Do your berries get moldy a few days after purchase? Does your lettuce wilt shortly after you open the bag? For many Americans the battle against food self life is constant. However, did you know that you can extend the life of certain fruits, veggies, and other items simply by storing them in the correct fridge location? We’ve compiled the best fridge organization strategies right here.
- An overly packed fridge leads to poor circulation and an increase in temperature. Do not store too much at one time if you like your foods to stay fresh.
- The ideal temperature for your fridge is 40°F.
- Use bins, containers and labels to organize the space.
- Larger items (juice cartons, etc.) go towards the back and smaller items are towards the front.
- Review fridge contents daily and remove rotten food as soon as possible. This will help keep the other items fresher longer.
What Goes Where:
- Crisper: Store fruits here, but keep in mind the preferred separation of certain items. A full list is below in the ‘Specific Foods’ section.
- Bottom Drawer: This is the warmest place in the fridge, so it is best suited for veggies.

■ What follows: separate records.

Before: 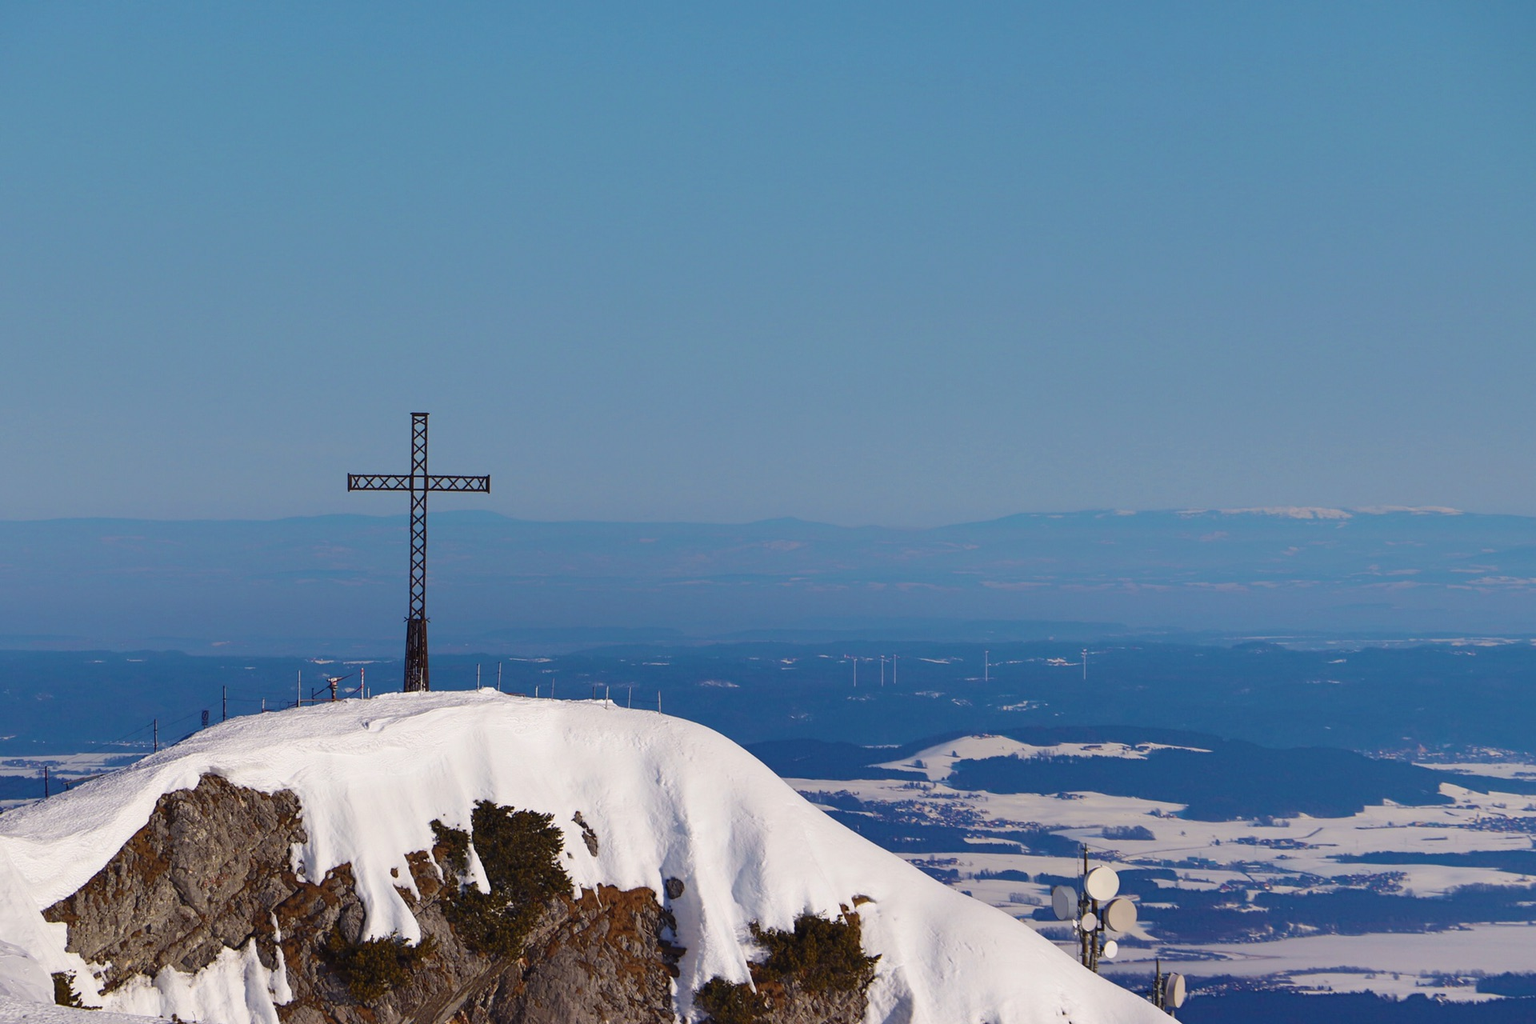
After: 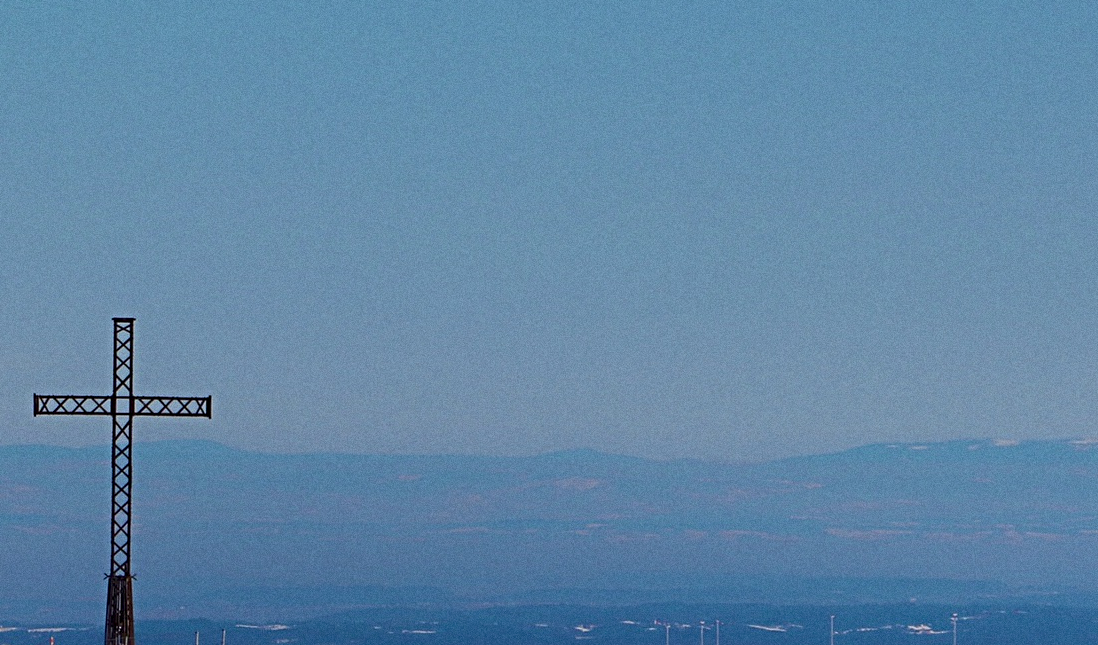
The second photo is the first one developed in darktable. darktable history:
grain: coarseness 0.09 ISO
sharpen: radius 4.883
local contrast: highlights 100%, shadows 100%, detail 120%, midtone range 0.2
crop: left 20.932%, top 15.471%, right 21.848%, bottom 34.081%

- Skinny Top Drawer: Store deli meats and cheeses here.
- Door: Do not store foods that are sensitive to temperature changes (ex. eggs) in the door. Items like condiments and glass jars are best suited for this location.

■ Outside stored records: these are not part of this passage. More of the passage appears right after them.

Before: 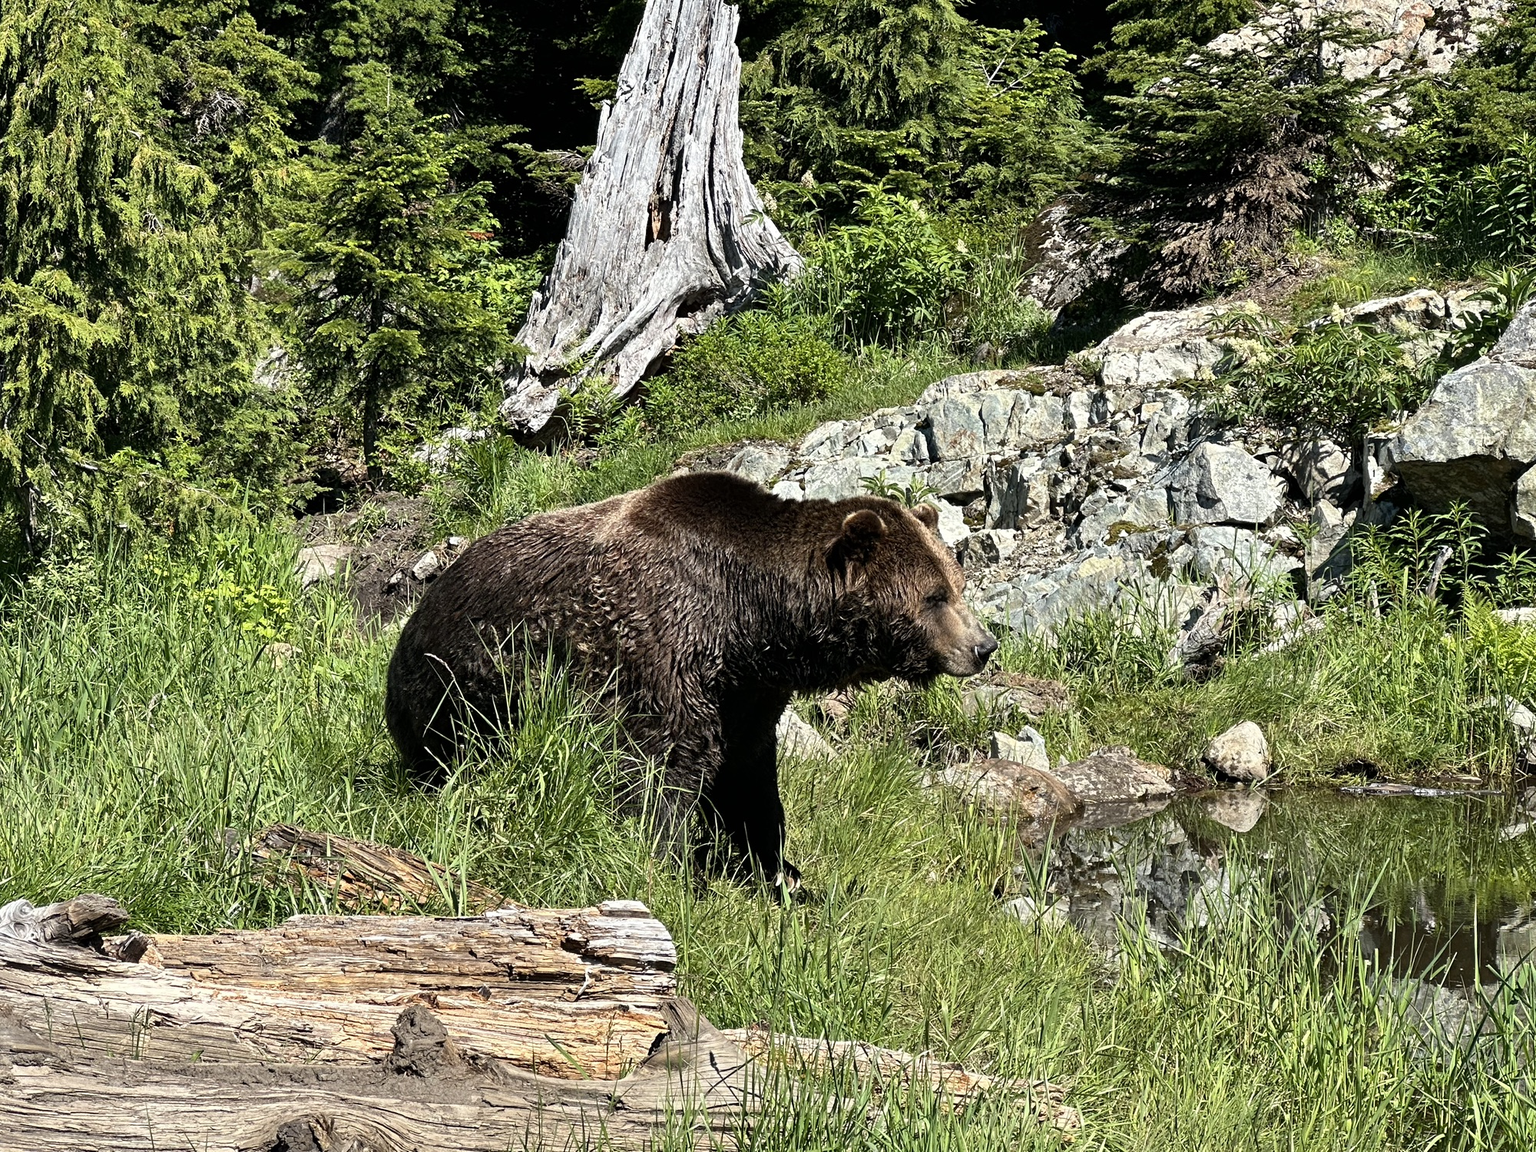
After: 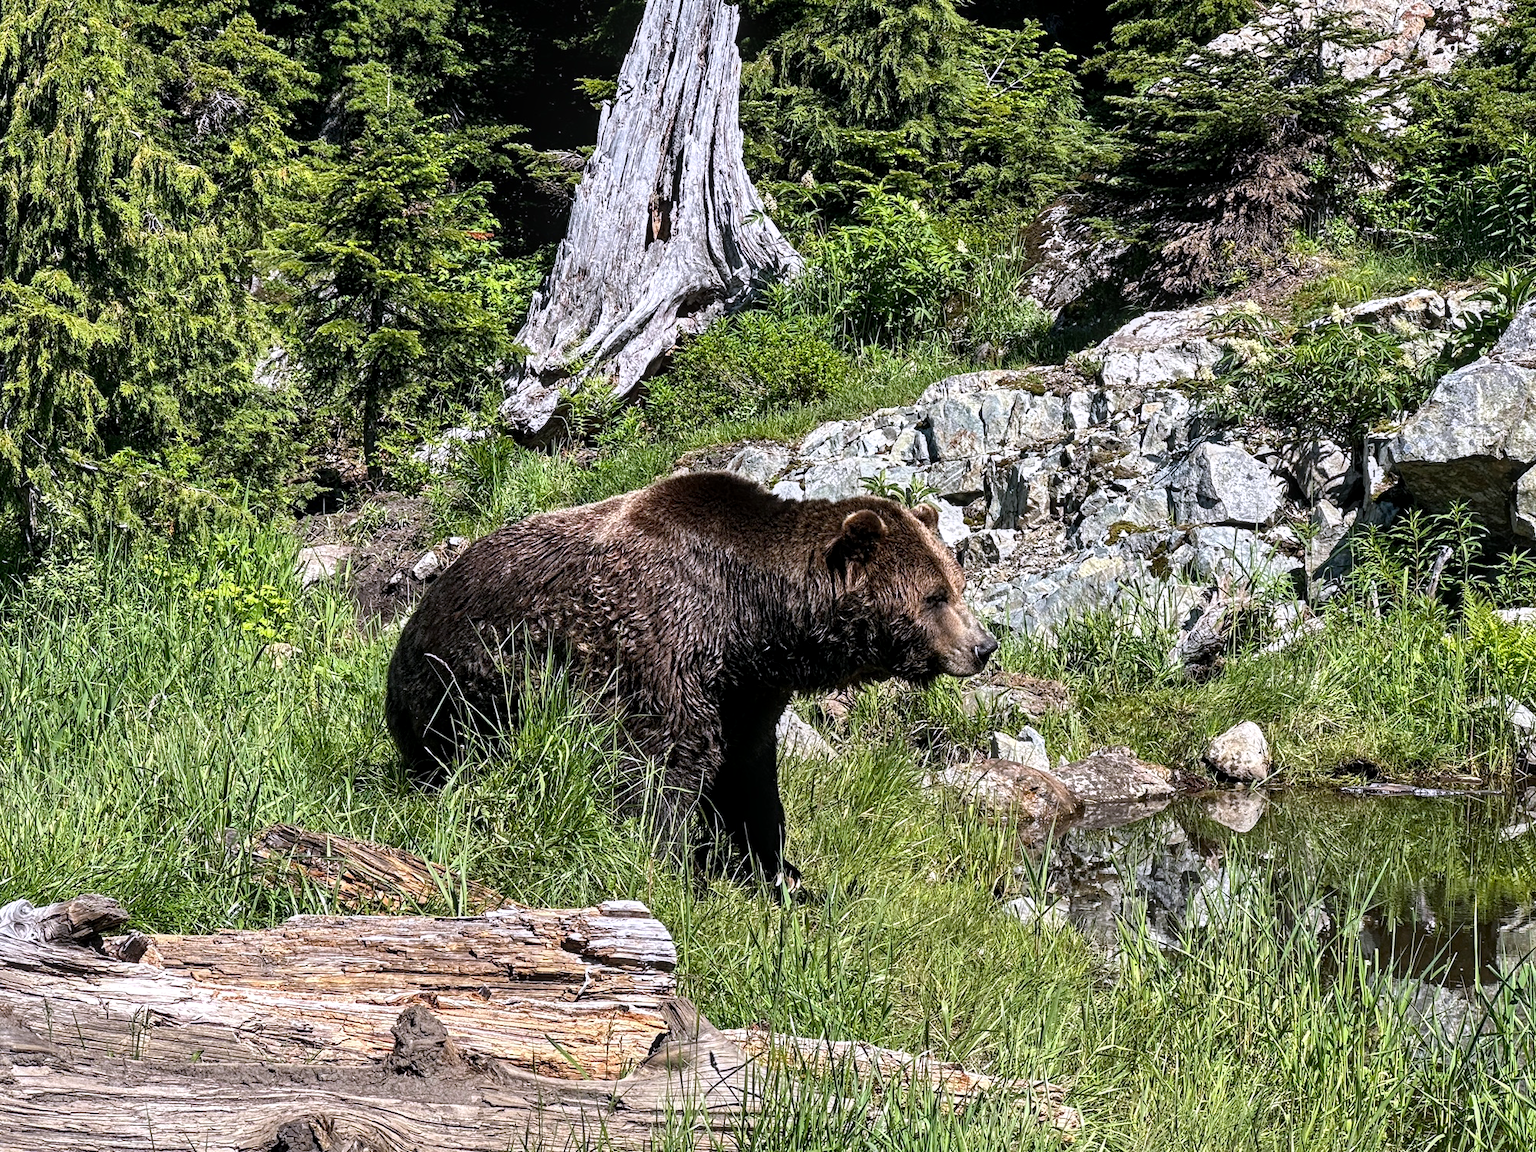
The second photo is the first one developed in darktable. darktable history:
white balance: red 1.004, blue 1.096
exposure: compensate exposure bias true, compensate highlight preservation false
local contrast: detail 130%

- Top Shelf: Dairy, including milk and eggs is best stored here.
- Bottom Shelf: Raw meat, poultry and fish should be stored here.
- Freezer: Items that you’ll have long term should be sealed tightly and stored with like-items here.
- Ethylene-Releasing Foods: Certain foods release a gas that causes other fruits to spoil more quickly. Store these separately and or in a sealed container. Examples include: Melons (except watermelon), Apples, Figs, Avocados, Nectarines, Pears, Plums, Peaches, Tomatoes, and Unripe Bananas.
- Ethylene-Effected Foods: These fruits are especially effected by the gas, so store them as far apart as possible: Ripe Bananas, Cucumbers, Carrots, Brussels Sprouts, Lettuce (& other leafy greens), Squash, Parsley, Peas, Watermelon, Peppers, Cabbage, Sweet Potatoes, and Cauliflower.
- Berries: Keep in their original containers and do not wrap tightly.
- Cheese: Wrap tightly or use sealed bags.
- Eggs: They are still good for 3-5 weeks after the ‘sell-by’ date. Keep them in their original container for the longest shelf life.
- Lettuce: Seal in a glass jar for a longer shelf life.
- For a full list of specific fruit and veggie storage tips check out this post by My Thirty Spot.
- Vacuum Sealers help keep foods fresh longer. They are especially useful for freezer items.
- Glass Jars are excellent options for quick sealing
- Labels ensure you know what’s inside your sealed items. They also help family members know where things live.
- Clear Plastic Containers with lids are perfect for leftovers.
- Clear Bins can separate shelve goods.